§ **What is needed**
In the records below, find the line containing "25 iono Iono MKR User Guide" and return it together with every later line, exactly as written; pictures are to be omitted.

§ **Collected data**
[Start of section]

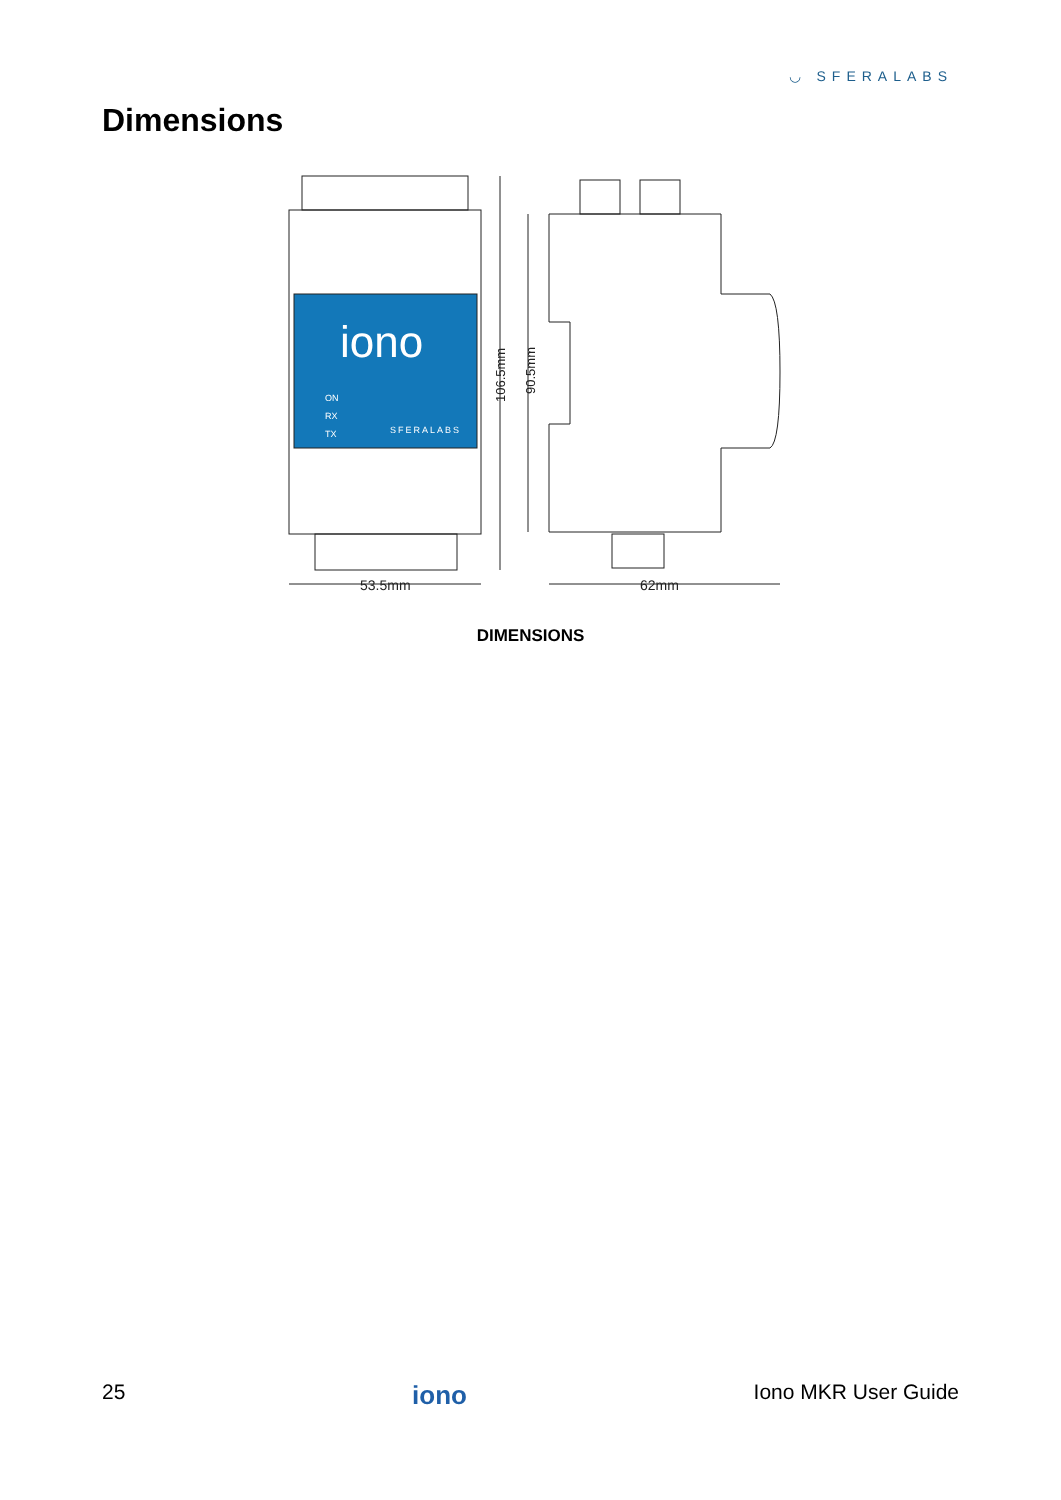◡ SFERALABS
Dimensions
iono
ON
RX
TX
SFERALABS
106.5mm
90.5mm
53.5mm
62mm
DIMENSIONS
25 iono Iono MKR User Guide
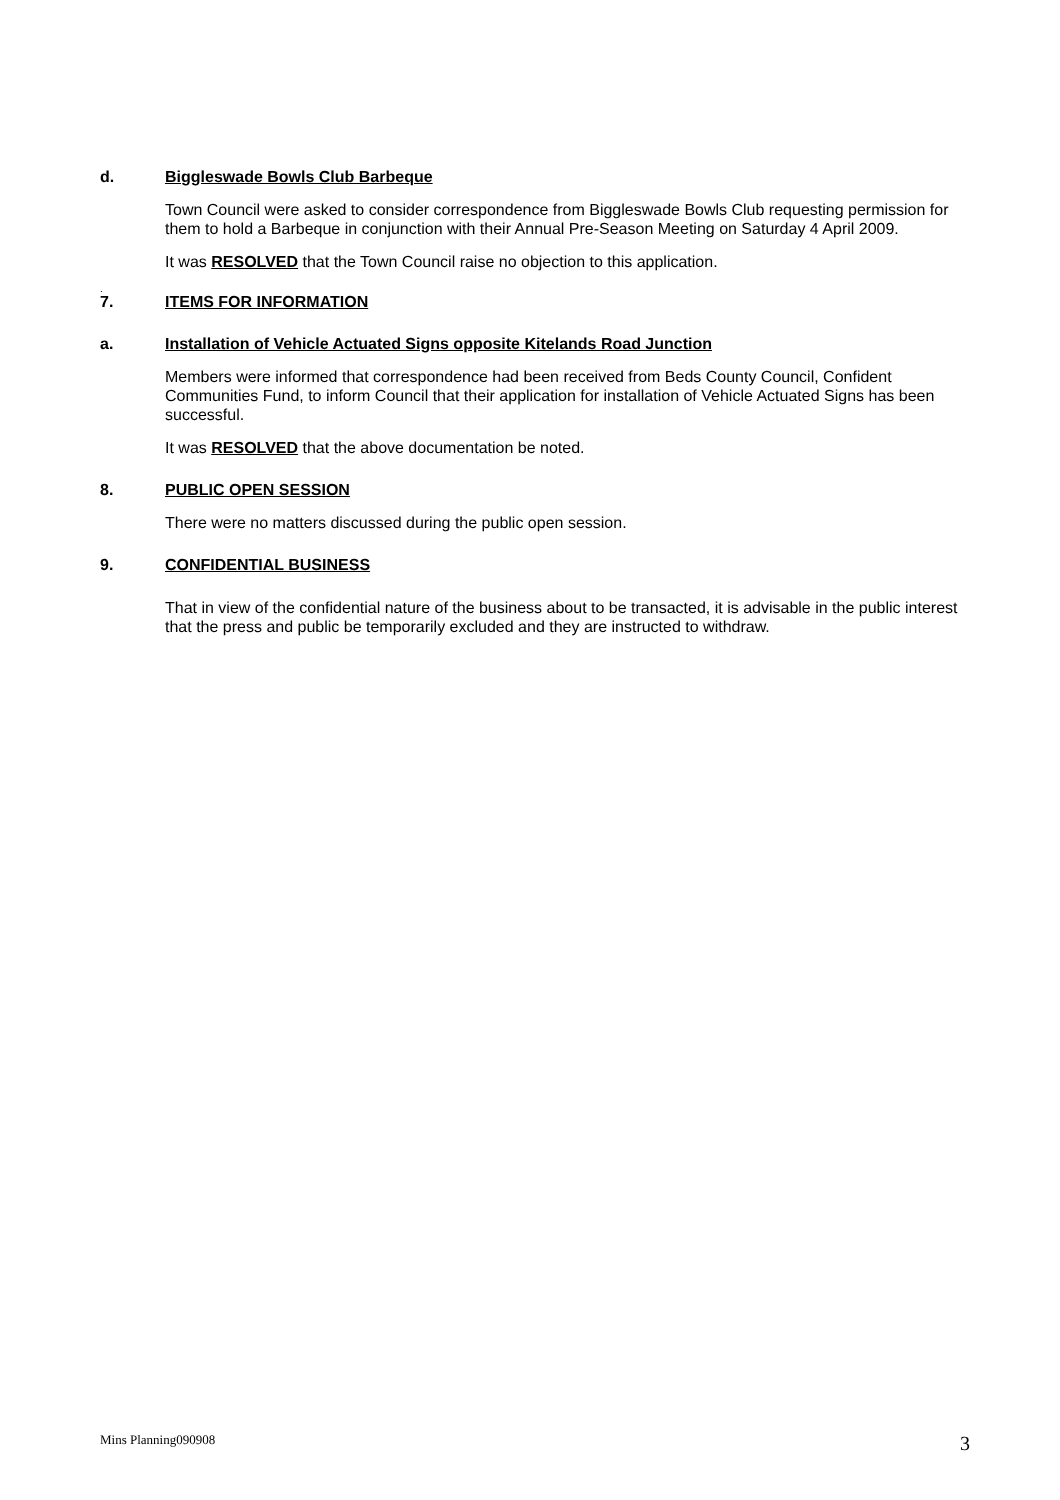d. Biggleswade Bowls Club Barbeque
Town Council were asked to consider correspondence from Biggleswade Bowls Club requesting permission for them to hold a Barbeque in conjunction with their Annual Pre-Season Meeting on Saturday 4 April 2009.
It was RESOLVED that the Town Council raise no objection to this application.
.
7. ITEMS FOR INFORMATION
a. Installation of Vehicle Actuated Signs opposite Kitelands Road Junction
Members were informed that correspondence had been received from Beds County Council, Confident Communities Fund, to inform Council that their application for installation of Vehicle Actuated Signs has been successful.
It was RESOLVED that the above documentation be noted.
8. PUBLIC OPEN SESSION
There were no matters discussed during the public open session.
9. CONFIDENTIAL BUSINESS
That in view of the confidential nature of the business about to be transacted, it is advisable in the public interest that the press and public be temporarily excluded and they are instructed to withdraw.
Mins Planning090908 3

[End of section]

§ **Response to this exercise**
25 iono Iono MKR User Guide
d. Biggleswade Bowls Club Barbeque
Town Council were asked to consider correspondence from Biggleswade Bowls Club requesting permission for them to hold a Barbeque in conjunction with their Annual Pre-Season Meeting on Saturday 4 April 2009.
It was RESOLVED that the Town Council raise no objection to this application.
.
7. ITEMS FOR INFORMATION
a. Installation of Vehicle Actuated Signs opposite Kitelands Road Junction
Members were informed that correspondence had been received from Beds County Council, Confident Communities Fund, to inform Council that their application for installation of Vehicle Actuated Signs has been successful.
It was RESOLVED that the above documentation be noted.
8. PUBLIC OPEN SESSION
There were no matters discussed during the public open session.
9. CONFIDENTIAL BUSINESS
That in view of the confidential nature of the business about to be transacted, it is advisable in the public interest that the press and public be temporarily excluded and they are instructed to withdraw.
Mins Planning090908 3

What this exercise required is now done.